There are a couple of times in a year where I find myself with a giant pile of garlic that needs using really soon: harvest, and planting.
Over the years, I’ve tried all sorts of ways to use it. Garlic bread. Garlic butter. Confit garlic. Honey fermented garlic. But salt has to be one of my favourite options. It can use a lot of garlic, it lasts ages, it improves practically every meal, and it makes a great gift.
For Christmas last year I made a batch of rosemary and garlic salt as home-made presents. It turned out pretty amazing, so I thought I’d record and share the recipe.
Ingredients
1c whole garlic cloves, peeled
1 1/4c kosher salt
1/4c dried rosemary
Method
Blend 1 cup of salt and garlic until it becomes a slurry.
Line a baking tray with baking paper. Spread the slurry thinly over the paper.
Bake or dehydrate at 50ºC until dry – this can take up to 8 hours and will make your house stink. Fan bake is helpful if you have it. Beware that going up to 70ºC in an attempt to dry it faster can result in burning your garlic.
Once dry, crumble it back into the blender. Add the dried rosemary and leftover 1/4c of plain kosher salt.
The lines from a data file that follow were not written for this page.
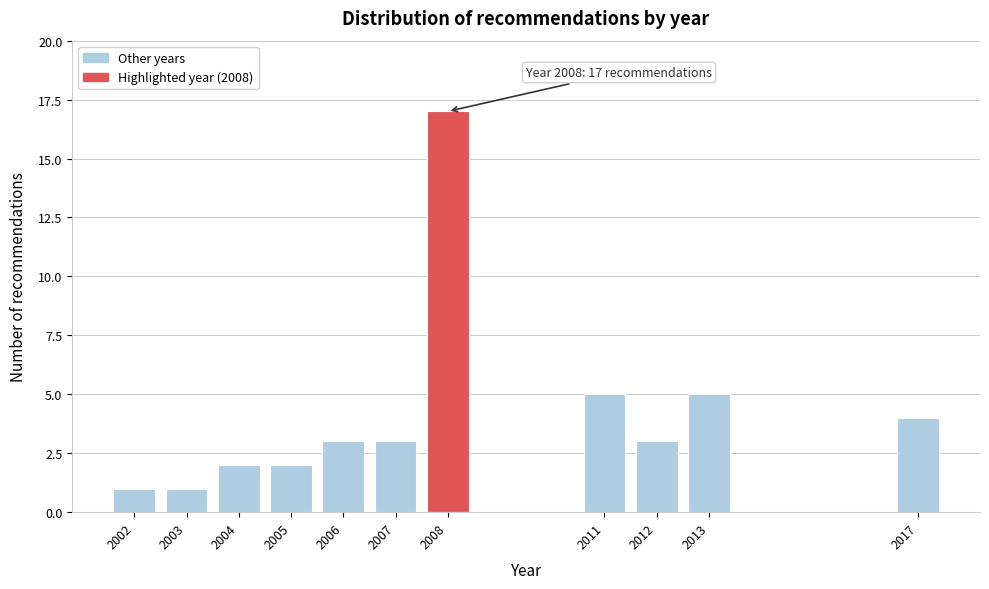

Reading left to right, list all the values displayed in this chart.

1	1	2	2	3	3	17	5	3	5	4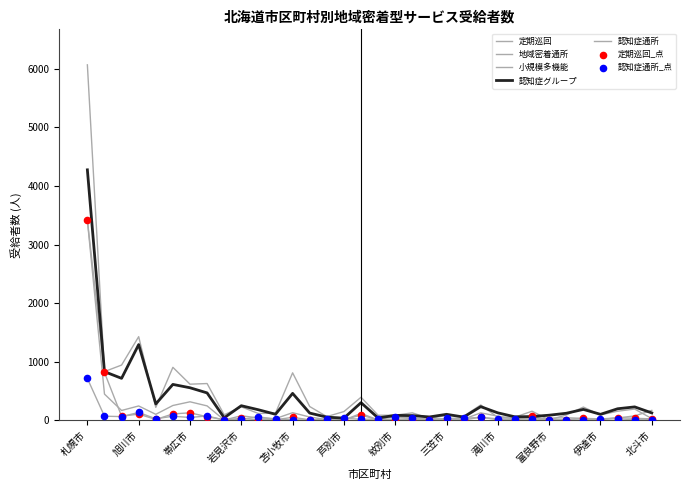

At which category is the sum across all series the highest?

札幌市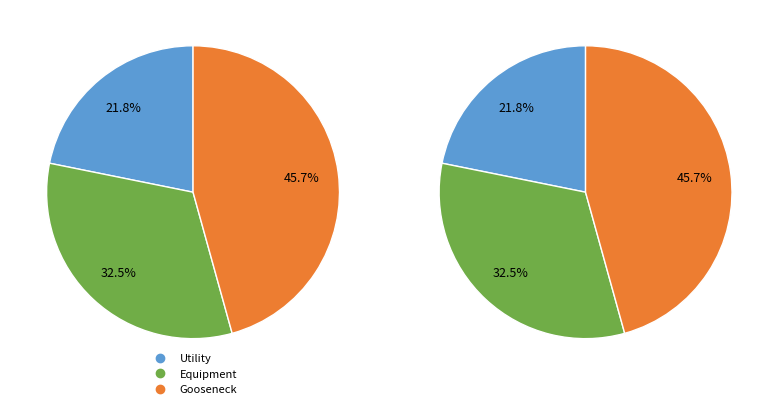

Which has a higher value, Gooseneck Equipment or Utility Flatbed?

Gooseneck Equipment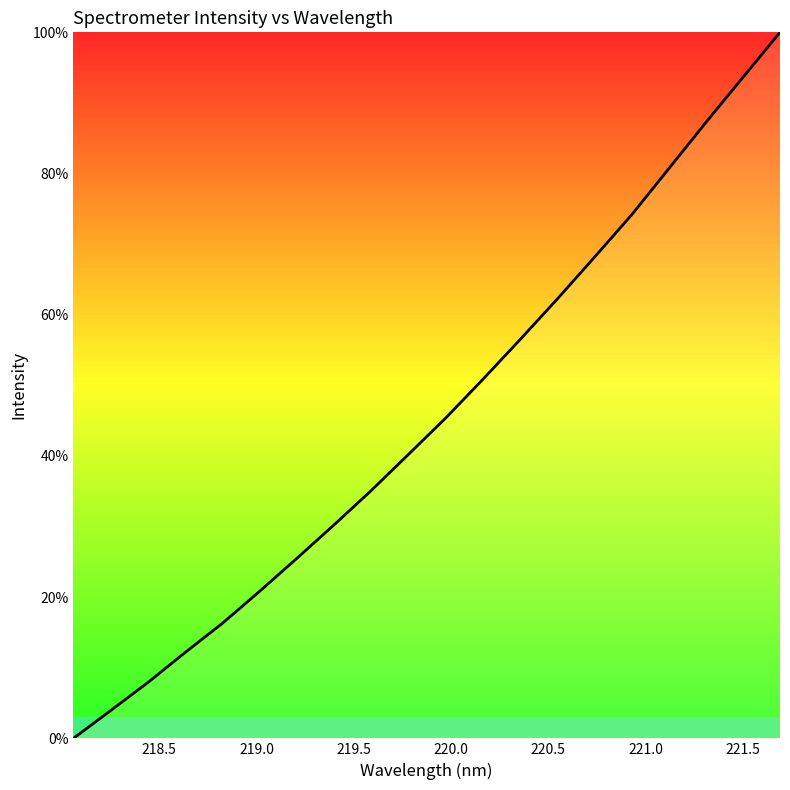

True or false: there are more than 2 points higher than both neighbors.

False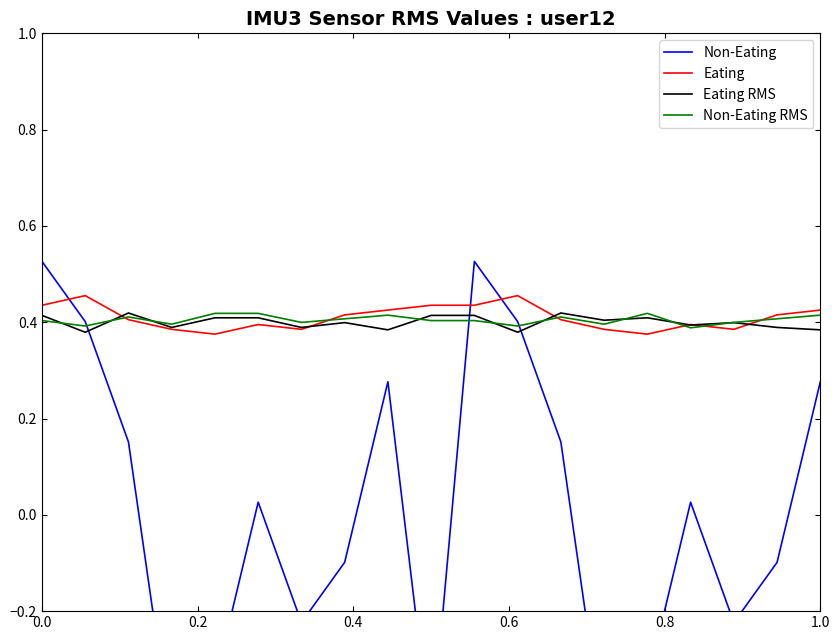

How many lines are shown in the chart?

4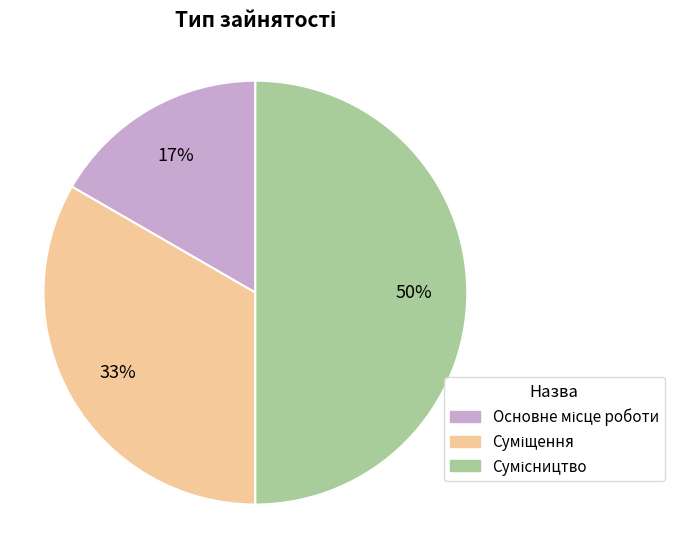

How many segments does this pie chart have?

3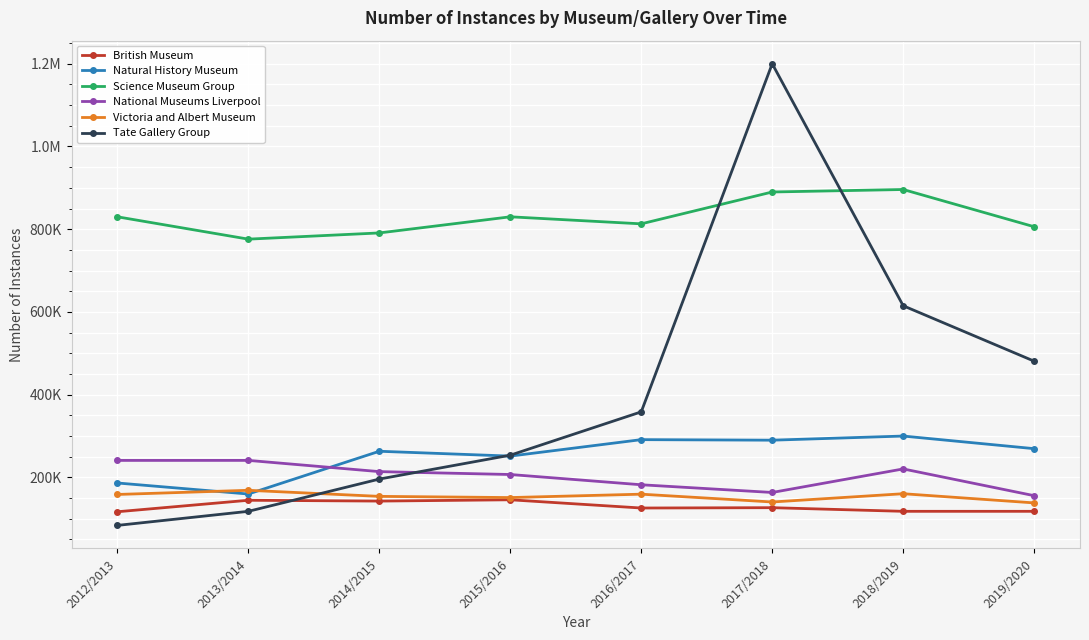

List the series in order of their peak value, highest first.

Tate Gallery Group, Science Museum Group, Natural History Museum, National Museums Liverpool, Victoria and Albert Museum, British Museum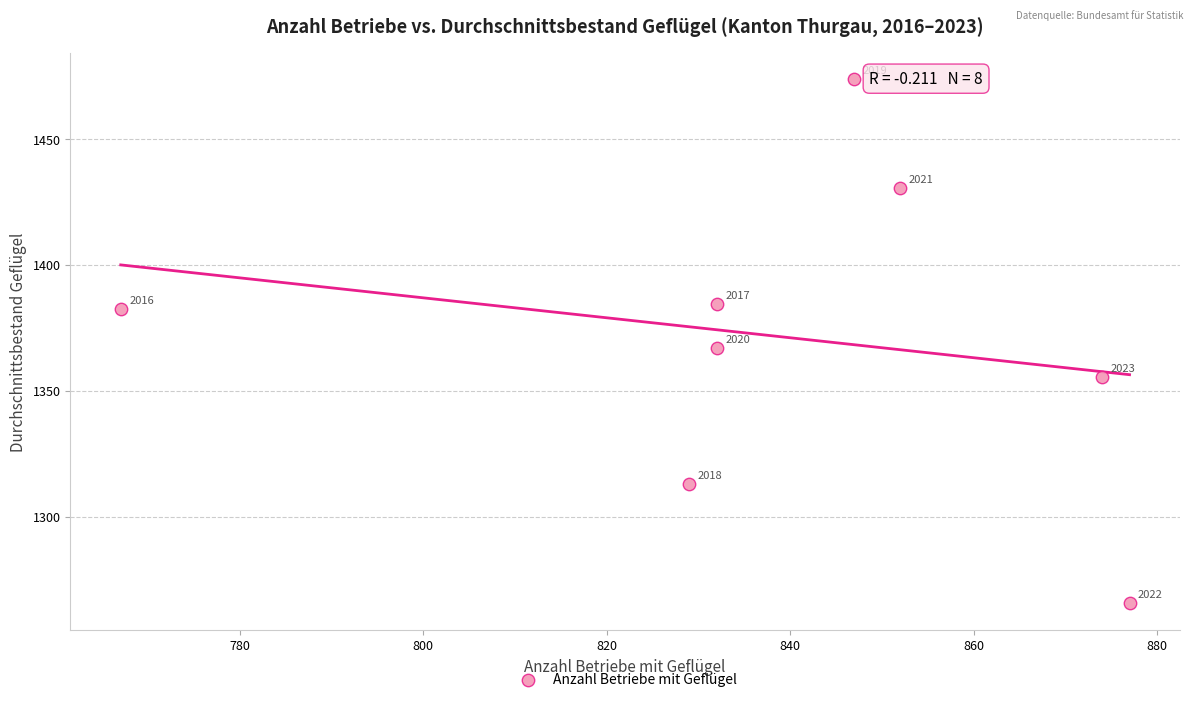

What is the average X value?

838.8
Blend until thoroughly combined.
Put into a grinder and use on practically anything that needs some salt.
Will make enough to fill 3 or 4 grinders. Store excess in an airtight glass jar.
Hey Kat, this sounds amazing. Just wondered if the salt keeps its course look like yours has here?
Does blending it not turn it fine? I’m definitely going to give this a go 😀
Hey Donna – it does keep coarse if you use a coarse salt. If you want a finer salt, start with a finer salt. The blender doesn’t do much to reduce the grain size at all. Pictured is the batch I made in December, tipped out of the grinder yesterday and photographed.